Compared with those who had no evidence of coronary artery disease, or CAD, the risk of suffering a heart attack within just one year of the exam was doubled in patients with nonobstructive CAD in one artery, and more than four times greater in those with nonobstructive disease in two or three arteries. The death rate increased with the extent of nonobstructive disease.
“These findings highlight the need to recognize that nonobstructive CAD is associated with significantly increased risk for myocardial infarction,” or heart attack, Dr. Maddox and his colleagues concluded.
The researchers spurned the traditional distinction made between nonobstructive and obstructive CAD, and suggested that all patients with nonobstructive disease would likely benefit from drug treatment — although no randomized clinical trials have yet been done to support this recommendation. (In particular, stents have not been shown to be an effective preventive for such patients.)
“If we did an angiogram on every adult, a significant number would be found to have nonobstructive disease and be at risk of a heart attack,” Dr. Maddox said in an interview. “If an angiogram shows a blockage of 30, 40 or 50 percent in one or more arteries, the patient should be on preventive therapy.”
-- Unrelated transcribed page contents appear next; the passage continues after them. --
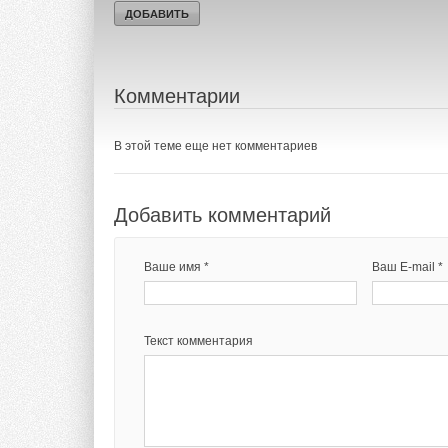
Тэги:
Ассоциация специалистов ВИЭ «Зеленый Килов
Комментарии
В этой теме еще нет комментариев
Добавить комментарий
Ваше имя *
Ваш E-mail *
Текст комментария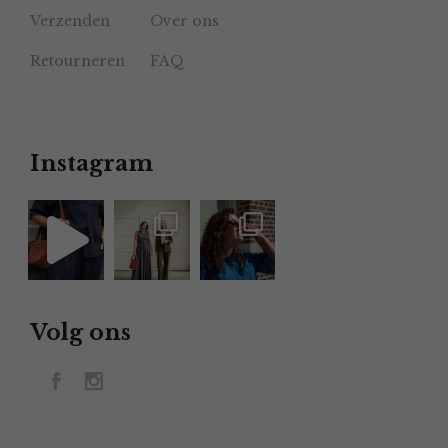
Verzenden
Over ons
Retourneren
FAQ
Instagram
Volg ons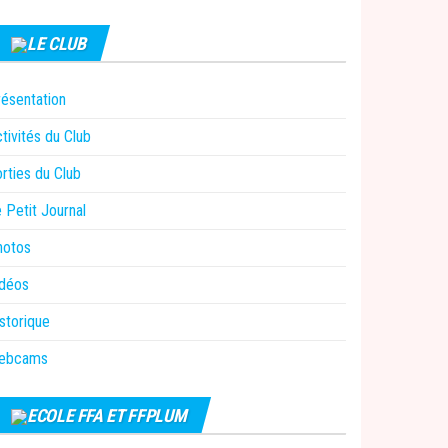
LE CLUB
ésentation
tivités du Club
rties du Club
 Petit Journal
hotos
idéos
storique
ebcams
ECOLE FFA ET FFPLUM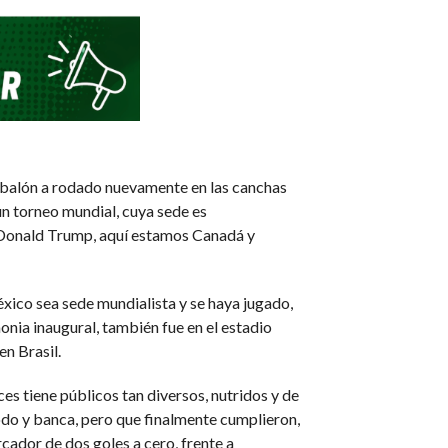
el balón a rodado nuevamente en las canchas
un torneo mundial, cuya sede es
a Donald Trump, aquí estamos Canadá y
xico sea sede mundialista y se haya jugado,
monia inaugural, también fue en el estadio
n Brasil.
es tiene públicos tan diversos, nutridos y de
todo y banca, pero que finalmente cumplieron,
rcador de dos goles a cero, frente a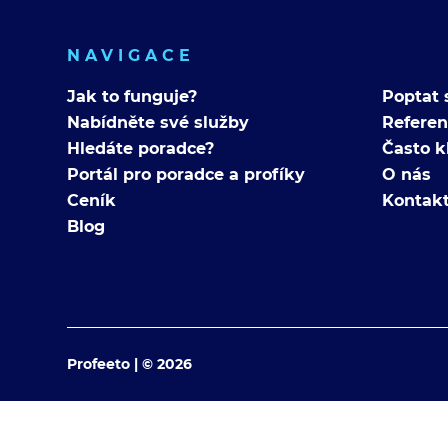
NAVIGACE
Jak to funguje?
Poptat 
Nabídněte své služby
Refere
Hledáte poradce?
Často k
Portál pro poradce a profíky
O nás
Ceník
Kontak
Blog
Profeeto | © 2026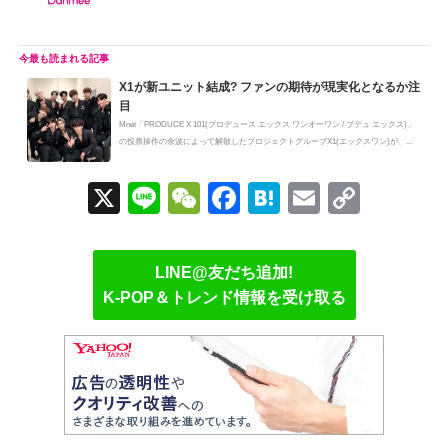
X1が新ユニット結成? ファンの期待が現実化となるか注
目
Mnet「PRODUCE X 101(プロデュース エックス ワンオーワン / プデュ エックス)」
の投票操作の余波によって解散したプロジェクトグループX1(エックスワン)が、...
X
Li
W
F
H
E
C
n
e
a
at
m
o
e
C
c
e
ail
p
LINE@友だち追加!
h
e
n
y
K-POP＆トレンド情報を受け取る
at
b
a
Li
o
n
o
k
k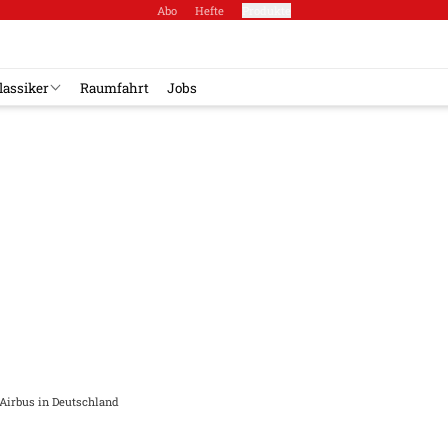
Abo
Hefte
Produkte
lassiker
Raumfahrt
Jobs
Airbus in Deutschland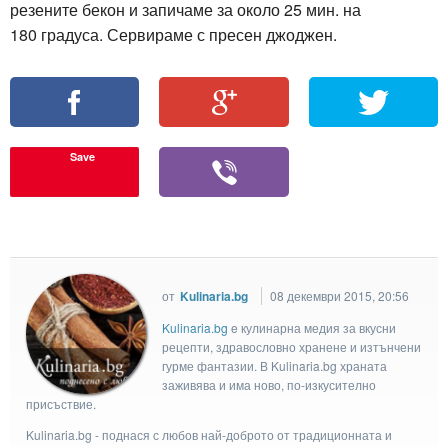
резените бекон и запичаме за около 25 мин. на
180 градуса. Сервираме с пресен джоджен.
Save
от
Kulinaria.bg
08 декември 2015, 20:56
Kulinaria.bg
e кулинарна медия за вкусни
рецепти, здравословно хранене и изтънчени
гурме фантазии. В Kulinaria.bg храната
заживява и има ново, по-изкусително
присъствие.
Kulinaria.bg - поднася с любов най-доброто от традиционната и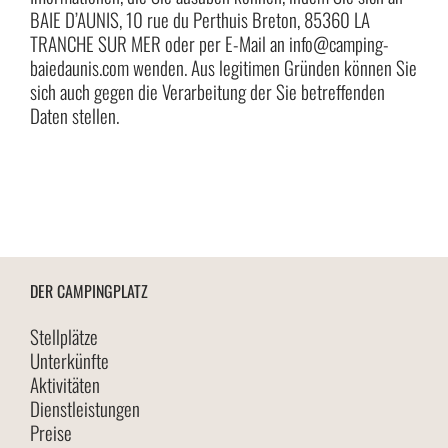
BAIE D’AUNIS, 10 rue du Perthuis Breton, 85360 LA
TRANCHE SUR MER oder per E-Mail an info@camping-
baiedaunis.com wenden. Aus legitimen Gründen können Sie
sich auch gegen die Verarbeitung der Sie betreffenden
Daten stellen.
DER CAMPINGPLATZ
Stellplätze
Unterkünfte
Aktivitäten
Dienstleistungen
Preise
He does not recommend routine angiograms, however, which are costly and have risks of their own. On rare occasions, they can cause bleeding, infection, damage to blood vessels, or an allergic reaction to the dye used. Alternatively, patients can choose a noninvasive test, like a coronary calcium score or CT angiogram.
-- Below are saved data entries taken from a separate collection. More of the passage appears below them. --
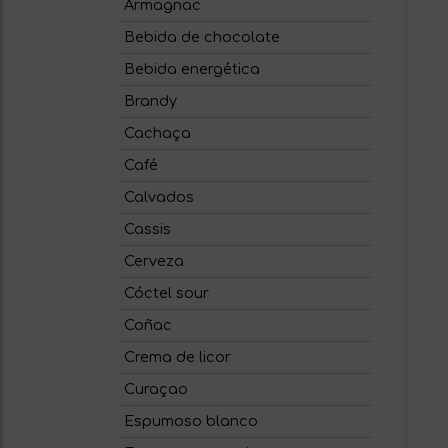
Armagnac
Bebida de chocolate
Bebida energética
Brandy
Cachaça
Café
Calvados
Cassis
Cerveza
Cóctel sour
Coñac
Crema de licor
Curaçao
Espumoso blanco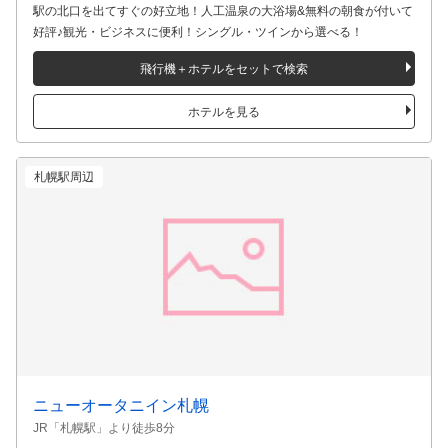
ホテルルートイン札幌駅前北口
JR「札幌駅」より徒歩1分
駅の北口を出てすぐの好立地！人工温泉の大浴場&無料の朝食が付いて
好評♪観光・ビジネスに便利！シングル・ツインから選べる！
飛行機＋ホテルをセットで検索
ホテルを見る
札幌駅周辺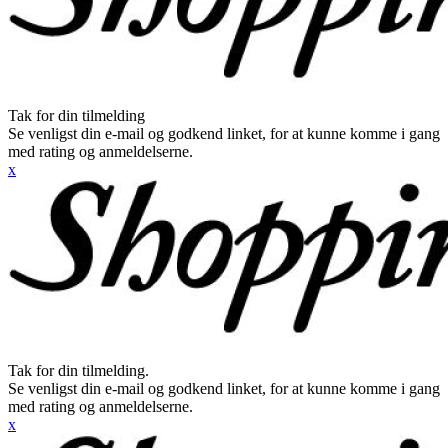
Tak for din tilmelding
Se venligst din e-mail og godkend linket, for at kunne komme i gang
med rating og anmeldelserne.
x
Tak for din tilmelding.
Se venligst din e-mail og godkend linket, for at kunne komme i gang
med rating og anmeldelserne.
x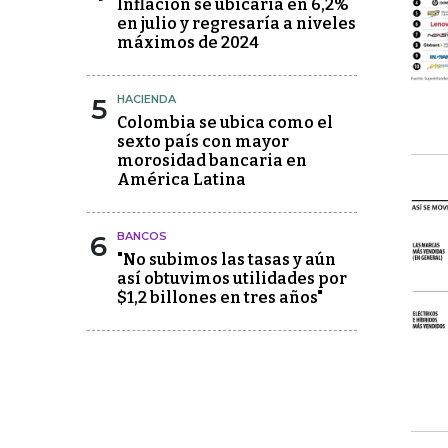
Inflación se ubicaría en 6,2%
en julio y regresaría a niveles
máximos de 2024
5
HACIENDA
Colombia se ubica como el
sexto país con mayor
morosidad bancaria en
América Latina
6
BANCOS
"No subimos las tasas y aún
así obtuvimos utilidades por
$1,2 billones en tres años"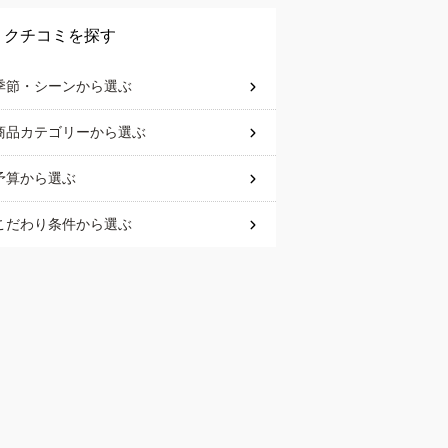
クチコミを探す
季節・シーン
から選ぶ
商品カテゴリー
から選ぶ
予算
から選ぶ
こだわり条件
から選ぶ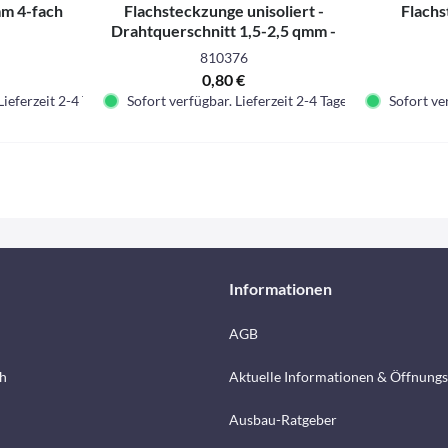
m 4-fach
Flachsteckzunge unisoliert -
Flachs
Drahtquerschnitt 1,5-2,5 qmm -
Nenngröße 6,3x0,8 mm
810376
0,80 €
Lieferzeit 2-4 Tage.
Sofort verfügbar. Lieferzeit 2-4 Tage.
Sofort ver
Informationen
AGB
h
Aktuelle Informationen & Öffnungs
Ausbau-Ratgeber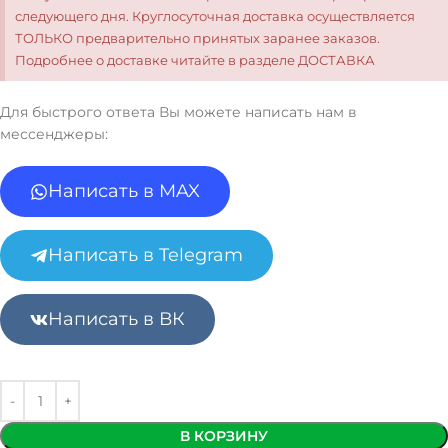
следующего дня. Круглосуточная доставка осуществляется
ТОЛЬКО предварительно принятых заранее заказов.
Подробнее о доставке читайте в разделе ДОСТАВКА
Для быстрого ответа Вы можете написать нам в
мессенджеры:
Написать в MAX
Написать в Telegram
Написать в ВК
В КОРЗИНУ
Heart disease is linked to a slew of risk factors: smoking; being overweight, obese or physically inactive; having high cholesterol, high blood pressure, Type 2 diabetes or pre-diabetes; a family history of heart disease before age 65; consuming an unhealthy diet; and being 55 or older. Chronic stress also has been linked to heart disease.
Doctors usually advise patients at risk to modify their living habits. If they smoke, they should stop — within as little as a year, their coronary risk can drop to that of a nonsmoker.
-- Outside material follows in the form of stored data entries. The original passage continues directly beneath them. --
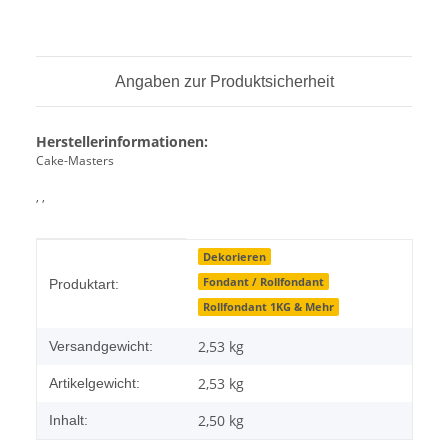
Angaben zur Produktsicherheit
Herstellerinformationen:
Cake-Masters
, ,
Produkteigenschaft
Wert
Dekorieren
Fondant / Rollfondant
Produktart:
Rollfondant 1KG & Mehr
2,53 kg
Versandgewicht:
2,53
kg
Artikelgewicht:
2,50 kg
Inhalt: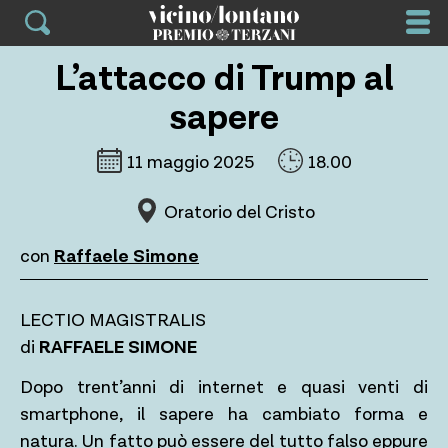
Skip
to
content
L’attacco di Trump al
sapere
11 maggio 2025
18.00
Oratorio del Cristo
con
Raffaele Simone
LECTIO MAGISTRALIS
di
RAFFAELE SIMONE
Dopo trent’anni di internet e quasi venti di
smartphone, il sapere ha cambiato forma e
natura. Un fatto può essere del tutto falso eppure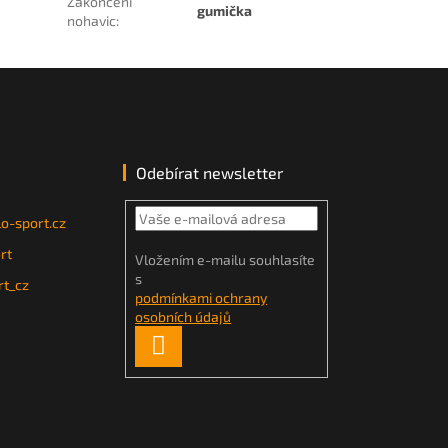
Zakončení
gumička
nohavic
:
Odebírat newsletter
o-sport.cz
rt
Vložením e-mailu souhlasíte
s
t_cz
podmínkami ochrany
osobních údajů
PŘIHLÁSIT
SE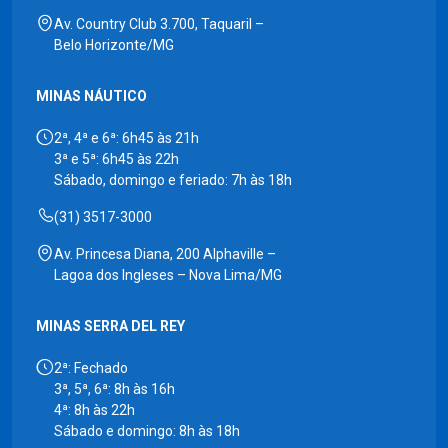
Av. Country Club 3.700, Taquaril –
Belo Horizonte/MG
MINAS NÁUTICO
2ª, 4ª e 6ª: 6h45 às 21h
3ª e 5ª: 6h45 às 22h
Sábado, domingo e feriado: 7h às 18h
(31) 3517-3000
Av. Princesa Diana, 200 Alphaville –
Lagoa dos Ingleses – Nova Lima/MG
MINAS SERRA DEL REY
2ª: Fechado
3ª, 5ª, 6ª: 8h às 16h
4ª: 8h às 22h
Sábado e domingo: 8h às 18h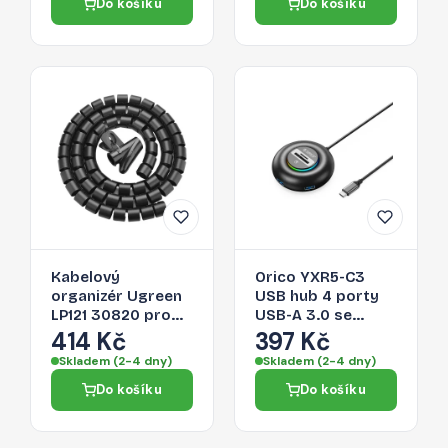
Do košíku
Do košíku
Kabelový
Orico YXR5-C3
organizér Ugreen
USB hub 4 porty
LP121 30820 pro
USB-A 3.0 se
kabely - černá
čtečkou SD a
414 Kč
397 Kč
microSD 0,3 m –
Skladem (2-4 dny)
Skladem (2-4 dny)
černý
Do košíku
Do košíku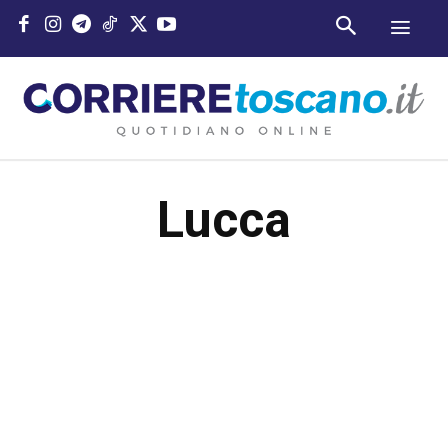
Lucca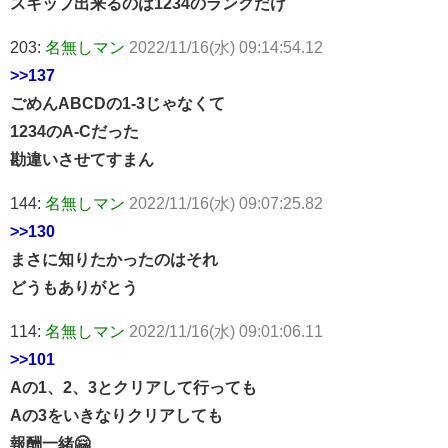
スキップ出来るのは1234のランクだけ
203:
名無しマン
2022/11/16(水) 09:14:54.12
>>137
ごめんABCDの1-3じゃなくて
1234のA-Cだった
勘違いさせてすまん
144:
名無しマン
2022/11/16(水) 09:07:25.82
>>130
まさに知りたかったのはそれ
どうもありがとう
114:
名無しマン
2022/11/16(水) 09:01:06.11
>>101
Aの1、2、3とクリアして行っても
Aの3をいきなりクリアしても
報酬一緒🤗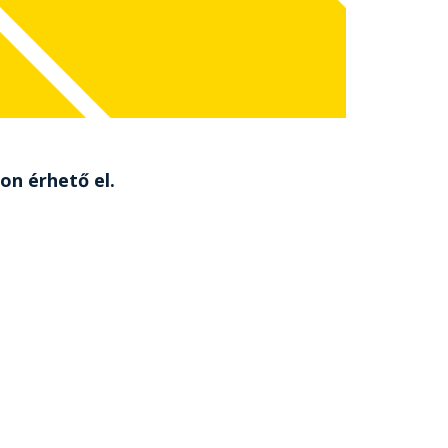
on érhető el.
Those who are overweight may be told to cut down on fattening foods, eat more fruits and vegetables, and to exercise more, measures that help lower body weight and cholesterol and help control high blood pressure and diabetes.
If high cholesterol is a problem, saturated fats like dairy and meat fat should be reduced, and unsaturated olive or canola oil used when fat is needed.
Some of this advice was given to my father in 1979 after he suffered a heart attack at age 58. He never smoked, was already active and not overweight. He modified his diet, which helped to keep him alive for 13 more years. But lacking anything more to do to protect himself, he succumbed to a second heart attack at age 71.
Now there is proof that certain medications can ward off even a first heart attack in people at risk. The two most commonly recommended are a daily baby aspirin and a statin.
Aspirin thins the blood, reducing the risk that a blood clot will form in a coronary artery. The Food and Drug Administration does not recommend daily use to prevent a first heart attack — but some doctors do. Possible side effects include an increased risk of gastrointestinal bleeding.
A statin, though primarily prescribed to lower blood levels of artery-clogging cholesterol, turns out to have cardiac benefits beyond slowing the formation of new plaques in coronary arteries.
Statins sometimes reduce the size of existing lesions. They can suppress inflammation that contributes to plaque formation. They improve the function of cells that line the arteries, enabling them to expand as needed.
Statins may also stabilize plaques, reducing the chance that they will rupture and block arteries feeding the heart.
Given these benefits and the fact that plaque rupture is the source of 95 percent of heart attacks, Dr. Maddox said that if he had coronary artery disease and was stranded on a desert island, the one drug he would want to have with him is a statin.